A senior UN official called on Thursday on countries to take responsibility for approximately 2,500 stateless children of foreign fighters of the Islamic State terrorist group (IS, banned in Russia) who are stranded in the infamous Al-Hawl refugee camp in northeastern Syria

GENEVA (UrduPoint News / Sputnik - 18th April, 2019) A senior UN official called on Thursday on countries to take responsibility for approximately 2,500 stateless children of foreign fighters of the Islamic State terrorist group (IS, banned in Russia) who are stranded in the infamous Al-Hawl refugee camp in northeastern Syria.

According to the United Nations Children's Fund there are around 2,500 children of foreign nationals at the Al-Hawl refugee camp.

"These children do have a father and a mother, [who] have a nationality, and therefore a solution has to be found," Panos Moumtzis, the UN regional humanitarian coordinator for the Syria crisis, said at a briefing in Geneva.

Moumtzis said that states had a legal responsibility, especially for children, many of whom were born in IS camps, and that children should be treated as victims of the crisis irrespective of their family affiliation.

"All member states have to do every measure possible to ensure the protection, the prosecution, the repatriation, the rehabilitation and reintegration of these women and children in compliance with their obligations under international law," Moumtzis said.

The Al-Hawl refugee camp, according to the UN coordinator, currently houses about 75,000 people, 90 percent of whom are women and children. The camp is severely over-populated and under-resourced.

Following the brutal civil war in Syria, during which IS attracted thousands of foreign fighters to join its ranks, the government has been struggling to cope with thousands of people left in the aftermath of the war, who were affiliated with the terror group. Foreign governments have been reluctant to repatriate their nationals, fearing that they will bring extremist ideology back with them.

Records provided:
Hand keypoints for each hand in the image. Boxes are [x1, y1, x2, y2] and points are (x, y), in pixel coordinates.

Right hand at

==

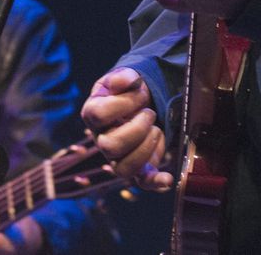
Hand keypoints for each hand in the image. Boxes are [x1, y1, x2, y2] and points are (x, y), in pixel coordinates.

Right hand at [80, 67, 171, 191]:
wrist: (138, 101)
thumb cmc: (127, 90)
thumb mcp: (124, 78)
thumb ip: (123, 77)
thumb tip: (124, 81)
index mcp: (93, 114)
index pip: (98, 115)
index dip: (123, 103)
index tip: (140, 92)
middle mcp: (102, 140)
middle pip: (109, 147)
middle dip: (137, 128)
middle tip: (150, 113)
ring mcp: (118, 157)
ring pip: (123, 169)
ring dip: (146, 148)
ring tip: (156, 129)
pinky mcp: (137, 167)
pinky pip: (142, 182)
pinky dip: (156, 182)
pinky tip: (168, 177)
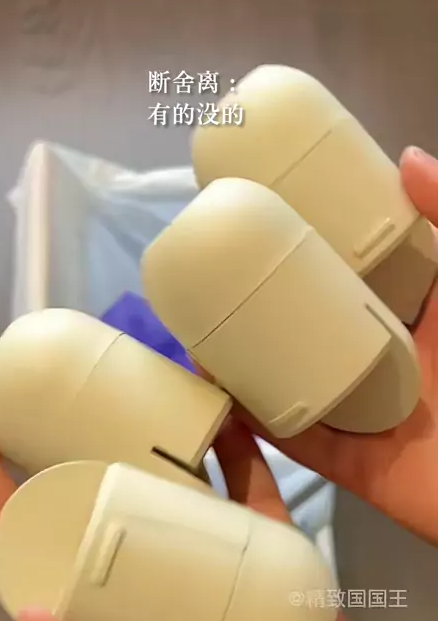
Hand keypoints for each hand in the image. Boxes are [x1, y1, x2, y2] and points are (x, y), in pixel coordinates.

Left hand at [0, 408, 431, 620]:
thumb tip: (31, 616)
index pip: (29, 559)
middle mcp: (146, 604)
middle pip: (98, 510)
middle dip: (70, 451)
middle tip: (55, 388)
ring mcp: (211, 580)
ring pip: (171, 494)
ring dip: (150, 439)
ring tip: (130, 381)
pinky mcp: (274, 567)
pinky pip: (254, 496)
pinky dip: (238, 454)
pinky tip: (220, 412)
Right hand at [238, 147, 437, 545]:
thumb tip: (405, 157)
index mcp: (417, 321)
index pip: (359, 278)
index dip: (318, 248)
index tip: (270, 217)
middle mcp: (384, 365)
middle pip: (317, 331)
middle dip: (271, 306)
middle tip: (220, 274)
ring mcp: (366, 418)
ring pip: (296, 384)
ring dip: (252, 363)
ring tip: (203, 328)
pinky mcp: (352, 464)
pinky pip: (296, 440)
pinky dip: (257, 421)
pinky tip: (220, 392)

Tasks:
1. In the article on the Al-Hawl camp, roughly how many people does the camp currently house, according to the UN coordinator?
2. Translate this sentence from the article on the Al-Hawl camp into Spanish: "The camp is severely over-populated and under-resourced."

Answers to the exercise:
1. About 75,000 people.

2. El campamento está gravemente superpoblado y carece de recursos suficientes.